**SOURCE DOCUMENT**
################

# Memory leak with previous adjustment brush history



## Braders (Nov 14, 2010)

I have noticed since 3.2 the memory leaks when using the adjustment brush, but it has been tolerable until the last week or so. I have found a specific behavior in the Develop module that makes LR unusable.

Scrolling through images and making minor changes i discovered what appears as a serious memory leak.

1. Image with NO history of adjustment brush develop changes - normal.
2. Image with a history of adjustment brush develop changes - LR grinds to a halt and the dreaded "LR is not responding" appears to the point i have to force close LR.

This is repeatable with every image in my entire catalogue that has a adjustment brush develop change.lrcat optimized 3 days ago. No other applications open on the PC. Adjustment brush closed. Attaches is an example of what happens when i change from one image to another, dependent on the develop history.


----------



## Victoria Bampton (Nov 14, 2010)

Brad, do you fancy trying 3.3RC which is on labs.adobe.com? See if it solves it for you.


----------



## Braders (Nov 14, 2010)

[quote author=Victoria Bampton link=topic=11611.msg7794'#msg7794' date=1289772548]
Brad, do you fancy trying 3.3RC which is on labs.adobe.com? See if it solves it for you.
[/quote]

Not really!

I don't seem to have much luck with RC versions. Twice bitten, thrice forgataboutit.


----------



## Victoria Bampton (Nov 15, 2010)

Well it's been in RC for a few weeks now, so the proper release shouldn't be far off.


----------



## Braders (Mar 6, 2011)

Hi Victoria

I have upgraded and unfortunately this bug is worse than before.

Whether the adjustment brush is open or not, if any image in my catalog has a development adjustment brush history, when in the develop module, LR grinds to halt and is unusable. 

Here is a 3 minute example of what happens - i made some exposure -ve adjustments on 4 or 5 small areas and then came the inevitable delayed reaction. 

http://vimeo.com/20711061


----------



## Victoria Bampton (Mar 6, 2011)

Brad, can you try a clean catalog and see if you see the same.

################

**SOURCE DATA**
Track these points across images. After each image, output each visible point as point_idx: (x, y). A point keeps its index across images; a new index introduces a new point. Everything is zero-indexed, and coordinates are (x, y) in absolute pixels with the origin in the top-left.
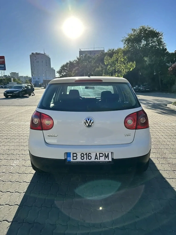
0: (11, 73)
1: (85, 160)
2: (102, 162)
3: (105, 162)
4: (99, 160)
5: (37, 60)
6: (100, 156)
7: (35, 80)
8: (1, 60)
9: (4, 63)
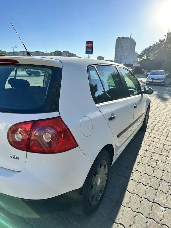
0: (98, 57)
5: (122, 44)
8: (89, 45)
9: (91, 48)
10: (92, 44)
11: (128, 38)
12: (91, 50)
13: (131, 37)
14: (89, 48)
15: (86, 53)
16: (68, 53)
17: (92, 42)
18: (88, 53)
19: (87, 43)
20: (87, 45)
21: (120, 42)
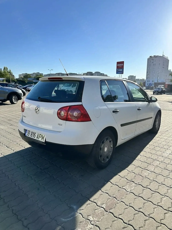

################

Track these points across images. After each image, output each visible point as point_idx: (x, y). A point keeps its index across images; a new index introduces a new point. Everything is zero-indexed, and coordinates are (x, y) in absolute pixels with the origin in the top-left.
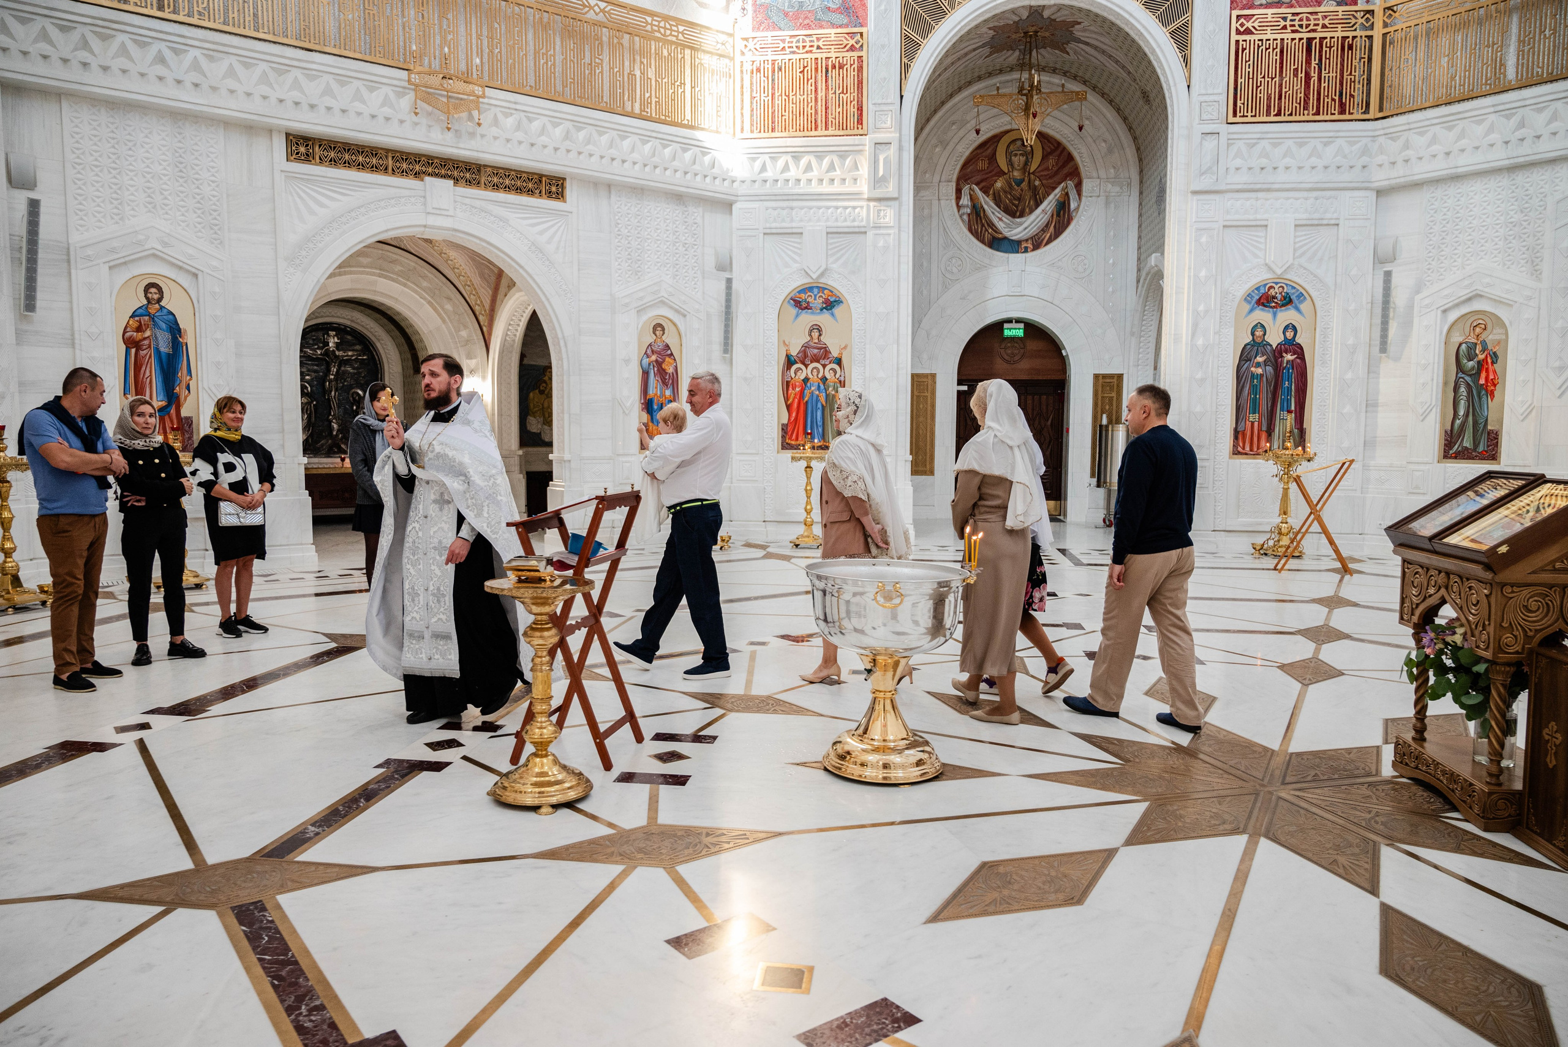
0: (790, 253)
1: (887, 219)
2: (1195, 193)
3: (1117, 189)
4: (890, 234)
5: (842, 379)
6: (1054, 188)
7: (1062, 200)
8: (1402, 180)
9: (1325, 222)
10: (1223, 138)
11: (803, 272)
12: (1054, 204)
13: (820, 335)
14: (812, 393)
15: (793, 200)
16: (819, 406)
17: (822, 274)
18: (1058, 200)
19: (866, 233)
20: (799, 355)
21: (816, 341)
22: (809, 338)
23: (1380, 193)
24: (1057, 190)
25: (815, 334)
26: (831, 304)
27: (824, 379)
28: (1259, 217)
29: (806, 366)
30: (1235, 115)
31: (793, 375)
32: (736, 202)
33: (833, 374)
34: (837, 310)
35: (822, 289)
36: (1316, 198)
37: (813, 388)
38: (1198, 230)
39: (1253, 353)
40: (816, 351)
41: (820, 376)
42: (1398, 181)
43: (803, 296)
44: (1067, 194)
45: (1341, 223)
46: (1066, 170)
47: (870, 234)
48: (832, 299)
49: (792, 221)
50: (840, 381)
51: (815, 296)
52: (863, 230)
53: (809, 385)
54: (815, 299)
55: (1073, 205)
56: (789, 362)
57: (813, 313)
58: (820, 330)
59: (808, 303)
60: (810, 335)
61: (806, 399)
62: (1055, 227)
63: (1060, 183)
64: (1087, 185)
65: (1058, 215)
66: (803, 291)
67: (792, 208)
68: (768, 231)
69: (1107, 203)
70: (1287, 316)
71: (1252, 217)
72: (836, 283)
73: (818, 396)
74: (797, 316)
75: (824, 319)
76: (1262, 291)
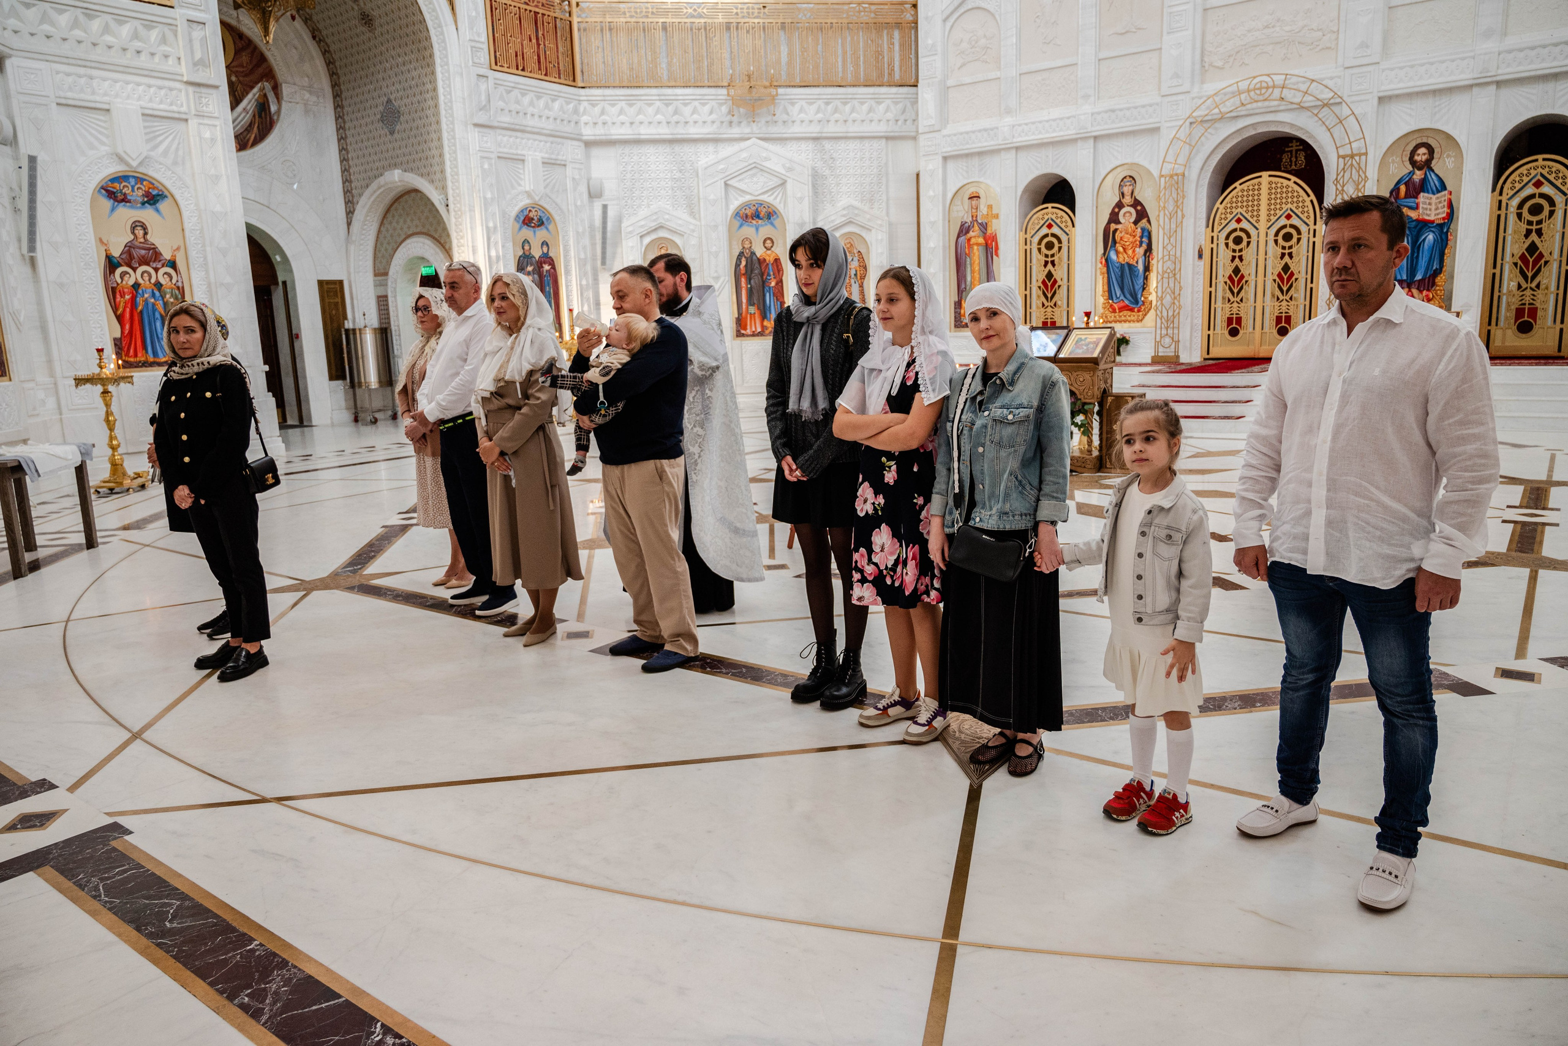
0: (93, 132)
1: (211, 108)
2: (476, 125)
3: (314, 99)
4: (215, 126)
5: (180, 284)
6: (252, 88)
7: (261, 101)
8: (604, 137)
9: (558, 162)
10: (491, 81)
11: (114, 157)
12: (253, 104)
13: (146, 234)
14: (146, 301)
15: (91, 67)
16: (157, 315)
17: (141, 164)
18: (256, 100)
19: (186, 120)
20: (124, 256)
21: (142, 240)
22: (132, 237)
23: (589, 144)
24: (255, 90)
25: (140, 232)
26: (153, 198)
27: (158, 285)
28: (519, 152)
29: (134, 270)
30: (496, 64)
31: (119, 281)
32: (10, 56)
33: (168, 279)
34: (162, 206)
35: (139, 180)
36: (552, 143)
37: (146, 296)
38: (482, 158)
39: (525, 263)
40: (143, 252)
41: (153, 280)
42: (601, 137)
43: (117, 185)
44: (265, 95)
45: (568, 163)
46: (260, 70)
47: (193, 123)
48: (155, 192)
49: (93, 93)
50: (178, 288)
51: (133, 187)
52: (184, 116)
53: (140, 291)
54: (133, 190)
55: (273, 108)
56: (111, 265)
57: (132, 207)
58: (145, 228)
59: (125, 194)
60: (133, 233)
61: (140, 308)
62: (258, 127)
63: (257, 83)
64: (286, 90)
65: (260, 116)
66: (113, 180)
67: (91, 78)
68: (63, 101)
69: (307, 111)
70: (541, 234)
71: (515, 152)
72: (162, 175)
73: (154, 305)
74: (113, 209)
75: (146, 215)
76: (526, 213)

################

**WHAT TO WORK ON**
**a.** Reproduce verbatim the passage of the adjustment brush memory leak thread from "2. Image with" to "the develop history.".
**b.** Write the next part of the forum thread about the adjustment brush memory leak, picking up after its final post.

**RESPONSES PER TASK**
**a.**
2. Image with a history of adjustment brush develop changes - LR grinds to a halt and the dreaded "LR is not responding" appears to the point i have to force close LR.

This is repeatable with every image in my entire catalogue that has a adjustment brush develop change.lrcat optimized 3 days ago. No other applications open on the PC. Adjustment brush closed. Attaches is an example of what happens when i change from one image to another, dependent on the develop history.

**b.**
----------



## Braders (Mar 7, 2011)

Victoria Bampton said:


> Brad, can you try a clean catalog and see if you see the same.


 
Would love to do some testing, but the creation of a new cat has opened a few other can's or worms. Half (edit - all!!) my collections are gone (any suggestions?) and interestingly, LR seems to have purged all unused keywords.

Man this software program can drive me nuts!


----------



## Braders (Mar 7, 2011)

Ok, so the memory leak and non-functioning LR has gone with a new catalog!

Only tested it on a few images and no issues - nice and fast.

Will continue testing over coming days and report back. Now to figure out the lost collections.


----------



## b_gossweiler (Mar 7, 2011)

Brad,

I guess you were re-importing your images into the new catalog? I guess Victorias advice was only to check in a new catalog with some test files so far.

To get your old data over into a new catalog, try creating another new catalog, and then import your original catalog with function "File/Import from Catalog". Under "File Handling" in the import dialog, choose "Add new photos to catalog without moving".

Beat


----------



## Victoria Bampton (Mar 7, 2011)

Ok, that at least narrows it down to the catalog, that's good.  Don't worry, you don't have to carry on with the new catalog, I just wanted to see if it was specific to the catalog.

Now, is this a catalog upgraded from 2.x?  Have you tried trashing the previews since the upgrade?  There were some reports with the early upgrades and clean previews and optimizing brought it back up to speed.


----------



## b_gossweiler (Mar 7, 2011)

Sorry for chiming in, Vic. I'll leave the field to you now 

Beat


----------



## Victoria Bampton (Mar 7, 2011)

You carry on Beat, 2 heads are better than 1!


----------



## Braders (Mar 7, 2011)

Victoria Bampton said:


> Ok, that at least narrows it down to the catalog, that's good.  Don't worry, you don't have to carry on with the new catalog, I just wanted to see if it was specific to the catalog.
> 
> Now, is this a catalog upgraded from 2.x?  Have you tried trashing the previews since the upgrade?  There were some reports with the early upgrades and clean previews and optimizing brought it back up to speed.


 
No, i upgraded to 3 not long after its arrival and 3.3 a few weeks ago.


----------



## Braders (Mar 7, 2011)

b_gossweiler said:


> Brad,
> 
> I guess you were re-importing your images into the new catalog? I guess Victorias advice was only to check in a new catalog with some test files so far.
> 
> ...


 
Cheers Beat.

Actually, this is exactly how i did it!

Have just started another one to see if the same thing happens. get back to you.


----------



## Victoria Bampton (Mar 7, 2011)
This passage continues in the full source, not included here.